▶ **Exercise set**:
(1) What Spark version does the Databricks cluster in the forum thread run?
(2) Pull out the part of the forum thread starting with "Reputation: 618" and going on through "producer.flush()", and copy it word for word.

▶ **Page extract**:
========

Reputation: 618
I am not able to use the kafka library in the databricks notebook.
getting the error
ImportError: No module named 'kafka'
from kafka import KafkaProducer
def send_to_kafka(rows):
producer = KafkaProducer(bootstrap_servers = "localhost:9092")
for row in rows:
producer.send('topic', str(row.asDict()))
producer.flush()
df.foreachPartition(send_to_kafka)
databricks cluster info
spark version - 2.4.3
scala version - 2.11
Help me. Thanks in advance.
Upvotes: 3
Views: 1934
Reputation: 87154
Instead of doing this - it's very inefficient, just use kafka
connector to write data, like this (you need first convert data into JSON string):
from pyspark.sql.functions import to_json, struct
df.select(to_json(struct("*")).alias("value"))\
.write.format("kafka")\
.option("kafka.bootstrap.servers", "host1:port1,host2:port2")\
.option("topic", "topic1")\
.save()

========

[Items from a data source]
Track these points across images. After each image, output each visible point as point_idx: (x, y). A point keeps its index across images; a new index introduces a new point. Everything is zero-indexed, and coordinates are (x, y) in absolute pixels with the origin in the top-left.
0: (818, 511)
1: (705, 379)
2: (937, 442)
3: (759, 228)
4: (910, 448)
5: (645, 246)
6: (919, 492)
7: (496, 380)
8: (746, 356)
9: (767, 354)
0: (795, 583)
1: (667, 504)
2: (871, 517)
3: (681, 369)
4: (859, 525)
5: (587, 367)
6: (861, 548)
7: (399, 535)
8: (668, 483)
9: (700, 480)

========

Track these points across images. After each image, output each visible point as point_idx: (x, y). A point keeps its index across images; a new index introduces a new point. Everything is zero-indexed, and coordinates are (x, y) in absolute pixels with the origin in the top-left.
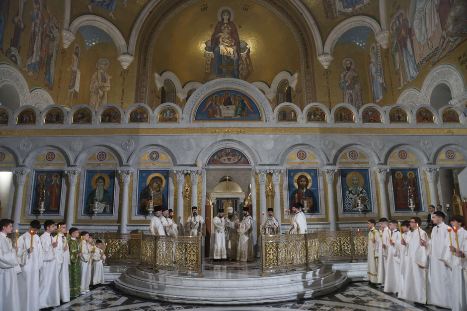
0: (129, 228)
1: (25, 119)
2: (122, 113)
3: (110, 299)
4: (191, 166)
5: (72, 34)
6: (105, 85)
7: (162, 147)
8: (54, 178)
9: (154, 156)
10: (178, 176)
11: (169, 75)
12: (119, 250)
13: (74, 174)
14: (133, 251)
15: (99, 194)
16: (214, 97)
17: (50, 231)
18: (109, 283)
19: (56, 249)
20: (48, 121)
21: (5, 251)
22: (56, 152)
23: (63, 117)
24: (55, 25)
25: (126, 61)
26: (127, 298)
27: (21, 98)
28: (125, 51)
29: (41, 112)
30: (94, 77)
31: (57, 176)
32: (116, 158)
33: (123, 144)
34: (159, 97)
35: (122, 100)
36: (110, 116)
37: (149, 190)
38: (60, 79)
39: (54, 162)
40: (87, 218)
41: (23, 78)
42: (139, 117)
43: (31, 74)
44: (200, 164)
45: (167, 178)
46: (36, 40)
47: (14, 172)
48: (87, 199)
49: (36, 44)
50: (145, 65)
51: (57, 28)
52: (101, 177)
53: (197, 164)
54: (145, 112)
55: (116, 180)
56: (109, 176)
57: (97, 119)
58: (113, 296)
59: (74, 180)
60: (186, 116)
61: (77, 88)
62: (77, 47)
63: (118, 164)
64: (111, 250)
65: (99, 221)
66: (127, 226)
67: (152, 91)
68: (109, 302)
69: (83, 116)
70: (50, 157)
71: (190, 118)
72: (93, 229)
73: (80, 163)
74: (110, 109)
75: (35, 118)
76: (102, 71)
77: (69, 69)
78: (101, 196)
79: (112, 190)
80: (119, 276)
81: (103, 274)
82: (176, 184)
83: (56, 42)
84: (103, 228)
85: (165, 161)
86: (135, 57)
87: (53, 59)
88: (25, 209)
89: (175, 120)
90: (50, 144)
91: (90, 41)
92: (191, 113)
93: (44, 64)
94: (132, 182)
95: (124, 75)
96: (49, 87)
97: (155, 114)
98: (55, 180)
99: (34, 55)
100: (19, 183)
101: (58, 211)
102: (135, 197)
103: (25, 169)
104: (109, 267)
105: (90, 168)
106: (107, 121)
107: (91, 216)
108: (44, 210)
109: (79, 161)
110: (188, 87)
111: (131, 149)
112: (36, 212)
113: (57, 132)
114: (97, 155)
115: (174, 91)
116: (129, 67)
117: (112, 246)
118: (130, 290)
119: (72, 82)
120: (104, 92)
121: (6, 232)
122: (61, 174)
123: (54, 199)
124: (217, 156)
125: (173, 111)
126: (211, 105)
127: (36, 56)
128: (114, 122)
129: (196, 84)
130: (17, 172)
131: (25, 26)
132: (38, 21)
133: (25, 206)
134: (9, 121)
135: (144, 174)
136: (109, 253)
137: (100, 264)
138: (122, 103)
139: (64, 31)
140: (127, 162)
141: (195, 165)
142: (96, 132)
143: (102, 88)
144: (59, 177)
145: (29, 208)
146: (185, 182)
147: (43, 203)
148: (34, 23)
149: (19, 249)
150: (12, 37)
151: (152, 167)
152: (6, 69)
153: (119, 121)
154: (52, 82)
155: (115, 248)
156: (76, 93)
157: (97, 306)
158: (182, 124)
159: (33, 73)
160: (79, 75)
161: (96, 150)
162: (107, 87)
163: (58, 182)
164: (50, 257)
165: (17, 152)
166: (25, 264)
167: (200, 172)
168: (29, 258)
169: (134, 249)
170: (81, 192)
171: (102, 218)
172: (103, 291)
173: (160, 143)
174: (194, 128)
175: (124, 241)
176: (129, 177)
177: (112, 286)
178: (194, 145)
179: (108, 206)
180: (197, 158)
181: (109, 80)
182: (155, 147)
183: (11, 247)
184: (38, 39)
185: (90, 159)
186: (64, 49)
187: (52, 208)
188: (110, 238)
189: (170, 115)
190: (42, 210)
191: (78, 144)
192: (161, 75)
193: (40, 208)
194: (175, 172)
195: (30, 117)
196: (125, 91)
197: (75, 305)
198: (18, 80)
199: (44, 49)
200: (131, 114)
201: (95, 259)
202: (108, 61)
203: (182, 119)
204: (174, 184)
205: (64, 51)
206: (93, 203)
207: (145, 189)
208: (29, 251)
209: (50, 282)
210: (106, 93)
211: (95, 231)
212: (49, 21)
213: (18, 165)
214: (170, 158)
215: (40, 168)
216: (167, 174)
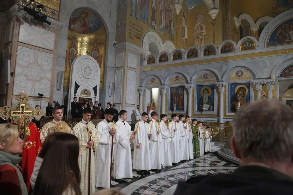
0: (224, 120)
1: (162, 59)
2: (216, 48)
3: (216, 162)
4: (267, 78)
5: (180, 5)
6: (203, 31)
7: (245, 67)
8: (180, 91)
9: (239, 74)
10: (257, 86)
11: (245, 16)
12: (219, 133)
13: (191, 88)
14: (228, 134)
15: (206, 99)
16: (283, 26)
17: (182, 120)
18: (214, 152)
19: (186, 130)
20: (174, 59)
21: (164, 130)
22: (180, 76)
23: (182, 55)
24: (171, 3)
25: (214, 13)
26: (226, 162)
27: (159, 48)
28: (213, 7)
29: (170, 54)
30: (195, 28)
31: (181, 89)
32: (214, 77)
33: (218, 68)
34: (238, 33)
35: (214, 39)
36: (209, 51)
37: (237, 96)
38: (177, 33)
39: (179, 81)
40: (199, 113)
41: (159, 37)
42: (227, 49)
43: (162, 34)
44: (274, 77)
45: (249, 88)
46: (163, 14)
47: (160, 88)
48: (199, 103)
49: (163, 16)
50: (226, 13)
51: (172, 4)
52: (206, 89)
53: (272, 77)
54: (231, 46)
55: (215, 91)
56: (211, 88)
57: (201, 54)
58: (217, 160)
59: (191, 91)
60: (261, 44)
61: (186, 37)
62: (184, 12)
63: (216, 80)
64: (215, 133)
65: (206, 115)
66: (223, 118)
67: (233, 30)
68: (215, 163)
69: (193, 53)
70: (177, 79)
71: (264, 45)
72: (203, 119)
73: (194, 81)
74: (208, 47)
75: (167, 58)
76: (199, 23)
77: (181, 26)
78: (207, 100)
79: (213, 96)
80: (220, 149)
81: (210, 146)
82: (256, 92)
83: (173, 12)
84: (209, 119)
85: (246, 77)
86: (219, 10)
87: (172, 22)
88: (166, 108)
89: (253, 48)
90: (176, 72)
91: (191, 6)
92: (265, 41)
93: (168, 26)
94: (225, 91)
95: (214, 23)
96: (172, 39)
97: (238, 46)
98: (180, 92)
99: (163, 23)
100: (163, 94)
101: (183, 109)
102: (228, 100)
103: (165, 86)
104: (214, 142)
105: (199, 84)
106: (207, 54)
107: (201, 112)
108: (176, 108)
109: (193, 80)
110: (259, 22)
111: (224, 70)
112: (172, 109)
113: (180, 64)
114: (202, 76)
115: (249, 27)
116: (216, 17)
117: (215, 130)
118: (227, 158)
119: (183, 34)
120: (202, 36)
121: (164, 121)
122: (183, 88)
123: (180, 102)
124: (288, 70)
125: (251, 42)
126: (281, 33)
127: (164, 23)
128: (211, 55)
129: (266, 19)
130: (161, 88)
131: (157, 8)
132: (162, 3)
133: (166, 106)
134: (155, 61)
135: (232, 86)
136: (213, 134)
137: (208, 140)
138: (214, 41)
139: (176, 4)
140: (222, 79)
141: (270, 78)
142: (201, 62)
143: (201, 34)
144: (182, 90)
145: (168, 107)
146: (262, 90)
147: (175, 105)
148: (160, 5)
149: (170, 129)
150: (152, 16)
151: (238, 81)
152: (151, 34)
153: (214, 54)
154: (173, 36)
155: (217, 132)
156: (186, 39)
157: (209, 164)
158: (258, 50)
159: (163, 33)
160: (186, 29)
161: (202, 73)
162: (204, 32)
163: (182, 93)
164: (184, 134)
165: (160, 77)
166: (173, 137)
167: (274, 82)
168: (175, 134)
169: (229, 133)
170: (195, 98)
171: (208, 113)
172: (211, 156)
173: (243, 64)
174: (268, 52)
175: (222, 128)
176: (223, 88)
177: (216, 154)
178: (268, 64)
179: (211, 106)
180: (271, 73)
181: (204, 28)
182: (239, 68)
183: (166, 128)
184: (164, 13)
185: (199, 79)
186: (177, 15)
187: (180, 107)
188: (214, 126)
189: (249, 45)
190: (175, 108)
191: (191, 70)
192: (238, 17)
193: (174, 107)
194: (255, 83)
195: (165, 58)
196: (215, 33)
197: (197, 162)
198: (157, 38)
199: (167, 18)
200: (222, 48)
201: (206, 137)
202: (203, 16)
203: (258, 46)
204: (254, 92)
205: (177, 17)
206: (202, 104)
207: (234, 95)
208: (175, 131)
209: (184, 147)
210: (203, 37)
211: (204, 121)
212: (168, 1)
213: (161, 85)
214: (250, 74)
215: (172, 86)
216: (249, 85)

========

▶ **Expected results**:
(1) 2.4.3

(2)
Reputation: 618
I am not able to use the kafka library in the databricks notebook.
getting the error
ImportError: No module named 'kafka'
from kafka import KafkaProducer
def send_to_kafka(rows):
producer = KafkaProducer(bootstrap_servers = "localhost:9092")
for row in rows:
producer.send('topic', str(row.asDict()))
producer.flush()